[Written instruction 1]
From the Winner's Curse review, reproduce word for word the part that opens with the words containing "The Winner's Curse" and closes with "could have imagined.".
[Written instruction 2]
In the Winner's Curse review, turn the paragraph starting "Cover Blurb: Yes or No?" into a brief bulleted list that keeps its main points.

[Quoted text]
---+---

The Winner's Curse by Marie Rutkoski
Series: Winner's Curse #1
Genre: YA, fantasy, romance
Published on March 4, 2014
Published by Farrarr, Straus and Giroux
Read From: 2.10.14 - 2.15.14
Seventeen-year-old Kestrel is an aristocratic citizen of Valoria, a vast empire that revels in war and enslaves those it conquers. Here, a girl like Kestrel has two choices: to join the military or to get married. Despite her
skills in military strategy, Kestrel's real passion is music. Which is why she feels compelled to buy Arin, a slave sold as a singer, at auction. It's not long before he begins to change the way she sees everything. . . .but he himself is not what he seems. Kestrel quickly learns that the price she paid for him is much higher than she ever could have imagined.
Cover Blurb: Yes or No? I love the cover, and it’s part of why I read the book in the first place (yes, I admit it). It does have a character impersonator, but I don’t mind her too much for some odd reason. I just love the colors. What does bug me, though, is how the title is sideways. That is annoying.

---+---

[Data block]
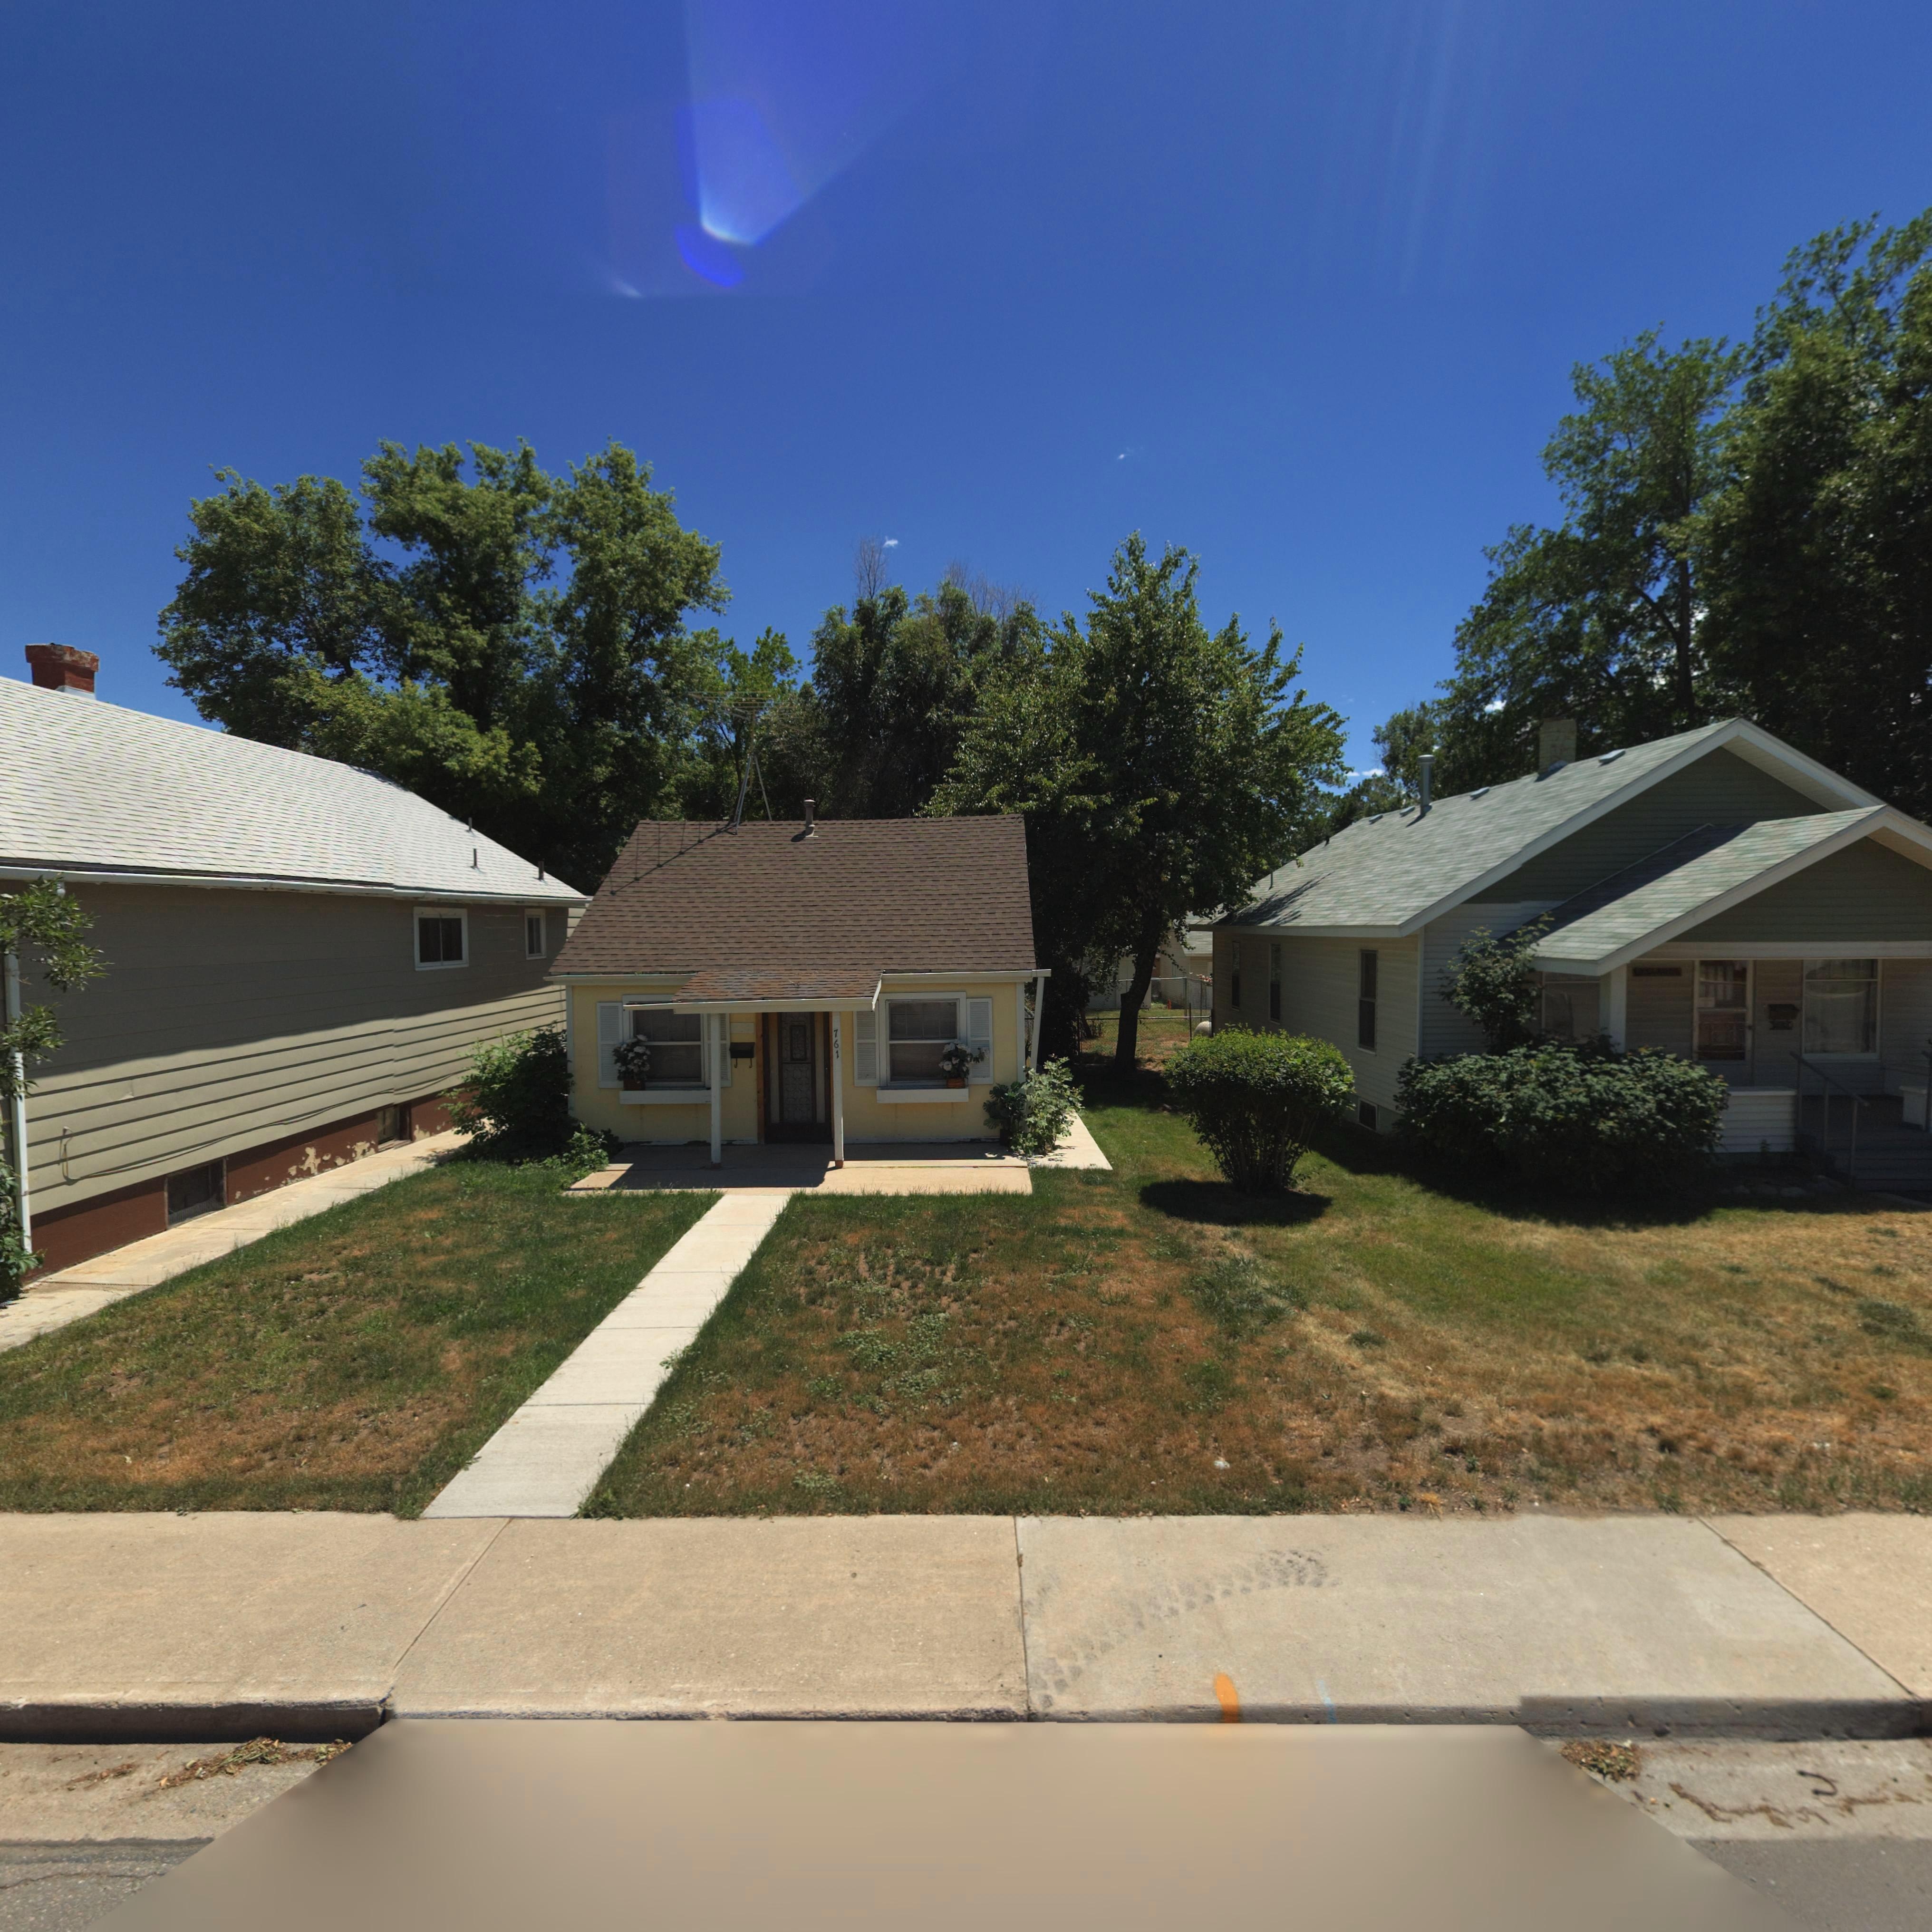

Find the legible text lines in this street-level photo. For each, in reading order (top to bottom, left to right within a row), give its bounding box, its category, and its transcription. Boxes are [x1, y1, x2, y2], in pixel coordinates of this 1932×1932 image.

---+---

[Final answer 1]
The Winner's Curse by Marie Rutkoski
Series: Winner's Curse #1
Genre: YA, fantasy, romance
Published on March 4, 2014
Published by Farrarr, Straus and Giroux
Read From: 2.10.14 - 2.15.14
Seventeen-year-old Kestrel is an aristocratic citizen of Valoria, a vast empire that revels in war and enslaves those it conquers. Here, a girl like Kestrel has two choices: to join the military or to get married. Despite her
skills in military strategy, Kestrel's real passion is music. Which is why she feels compelled to buy Arin, a slave sold as a singer, at auction. It's not long before he begins to change the way she sees everything. . . .but he himself is not what he seems. Kestrel quickly learns that the price she paid for him is much higher than she ever could have imagined.

[Final answer 2]
- The reviewer loves the cover, and it was part of the reason for reading the book.
- The cover shows a character impersonator, which doesn't bother the reviewer much.
- The colors are a favorite feature.
- The sideways title is annoying.